Published on May 25th, 2023.
Melissa Hale, PhD
Virginia Commonwealth University, Richmond, Virginia, US
Dr. Melissa Hale, PhD is “passionate about understanding the pathogenic mechanisms of [myotonic dystrophy] and I aim for the research I conduct to directly support or translate into disease modifying therapies in DM”. Over the past 10 years of her scientific training, she has been dedicated to research in the myotonic dystrophy (DM) space. The goal of her current project, “Defining contribution of muscle stem cell activation to dynamic congenital myotonic dystrophy Transcriptome”, is to investigate the contribution of a unique population of cells in skeletal muscle, called muscle stem cells (MuSCs), to the molecular signatures observed. MuSCs represent a unique population of cells embedded in all muscles of the body that can regenerate and repair muscle. An understanding of their activity in congenital myotonic dystrophy (CDM) across childhood development will not only provide a better understanding of the disease but may illuminate potential new therapeutic targets for the most severely affected patients.

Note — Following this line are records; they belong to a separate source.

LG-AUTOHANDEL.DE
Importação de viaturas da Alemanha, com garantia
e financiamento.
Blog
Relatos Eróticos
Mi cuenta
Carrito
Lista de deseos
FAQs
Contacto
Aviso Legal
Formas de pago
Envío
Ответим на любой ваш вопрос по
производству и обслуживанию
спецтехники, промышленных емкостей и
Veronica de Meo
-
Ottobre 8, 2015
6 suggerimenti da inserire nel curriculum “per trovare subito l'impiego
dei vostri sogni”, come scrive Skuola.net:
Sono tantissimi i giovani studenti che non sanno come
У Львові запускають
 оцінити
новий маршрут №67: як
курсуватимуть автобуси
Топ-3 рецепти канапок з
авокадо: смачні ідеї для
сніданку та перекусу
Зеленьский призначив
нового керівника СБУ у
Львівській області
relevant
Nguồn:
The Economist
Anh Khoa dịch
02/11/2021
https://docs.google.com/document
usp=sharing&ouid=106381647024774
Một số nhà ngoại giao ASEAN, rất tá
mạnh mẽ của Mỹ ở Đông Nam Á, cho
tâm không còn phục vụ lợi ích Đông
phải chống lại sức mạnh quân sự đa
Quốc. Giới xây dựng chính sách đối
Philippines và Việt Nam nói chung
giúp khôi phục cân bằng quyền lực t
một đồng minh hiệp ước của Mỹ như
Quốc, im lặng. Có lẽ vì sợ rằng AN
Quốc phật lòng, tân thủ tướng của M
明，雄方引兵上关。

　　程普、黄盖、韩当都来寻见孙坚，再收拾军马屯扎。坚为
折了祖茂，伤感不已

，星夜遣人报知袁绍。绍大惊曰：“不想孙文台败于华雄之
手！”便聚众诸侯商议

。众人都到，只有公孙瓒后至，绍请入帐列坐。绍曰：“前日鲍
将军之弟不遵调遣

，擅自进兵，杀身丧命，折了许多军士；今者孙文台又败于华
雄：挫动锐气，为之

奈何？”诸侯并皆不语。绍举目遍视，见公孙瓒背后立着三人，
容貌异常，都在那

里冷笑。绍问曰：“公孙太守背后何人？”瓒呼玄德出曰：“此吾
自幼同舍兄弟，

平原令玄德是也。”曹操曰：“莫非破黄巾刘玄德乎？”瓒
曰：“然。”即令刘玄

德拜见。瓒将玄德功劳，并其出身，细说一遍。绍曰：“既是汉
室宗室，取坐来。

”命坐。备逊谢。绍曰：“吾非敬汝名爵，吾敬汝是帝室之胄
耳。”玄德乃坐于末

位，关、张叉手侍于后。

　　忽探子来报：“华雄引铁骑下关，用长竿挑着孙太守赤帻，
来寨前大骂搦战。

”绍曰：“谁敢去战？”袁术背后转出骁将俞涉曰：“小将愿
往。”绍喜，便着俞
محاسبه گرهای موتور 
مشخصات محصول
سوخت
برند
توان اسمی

Dr. Hale completed her graduate studies with Dr. Andy Berglund, PhD at both the University of Oregon and the University of Florida in the United States from 2013-2018. She completed her PhD dissertation at the University of Florida studying alternative splicing regulation by muscleblind-like (MBNL) proteins, a critical RNA regulatory factor dysregulated in DM. Additionally, while at the University of Florida Center for NeuroGenetics, she worked with Dr. Eric Wang, PhD and Dr. Maurice Swanson, PhD. During her graduate studies she also had the outstanding opportunity to connect with the DM patient community, specifically through both the MDF and Promise to Kate Foundation, the latter of which partially funded the last year of her PhD training. Dr. Hale states that the “ability to interact with affected individuals was vital in inspiring me to continue working on DM research and informing me of research questions of interest to the patient community”.
She joined Dr. Nicholas Johnson’s Laboratory at Virginia Commonwealth University in the United States as a Postdoctoral Fellow in 2018, where she worked on translational research, as the program has direct access to the clinical studies, phenotypic measurements, and related biosamples to perform discovery work. Today, she is a new Assistant Professor at Virginia Commonwealth University in the Muscular Dystrophy Translational Research Program. As an Assistant Professor her research pursuits will be aimed at identifying the molecular mechanisms behind the dynamic progression of RNA splicing dysregulation observed in CDM patients and leveraging these observations to identify novel therapeutic approaches for this underserved patient population.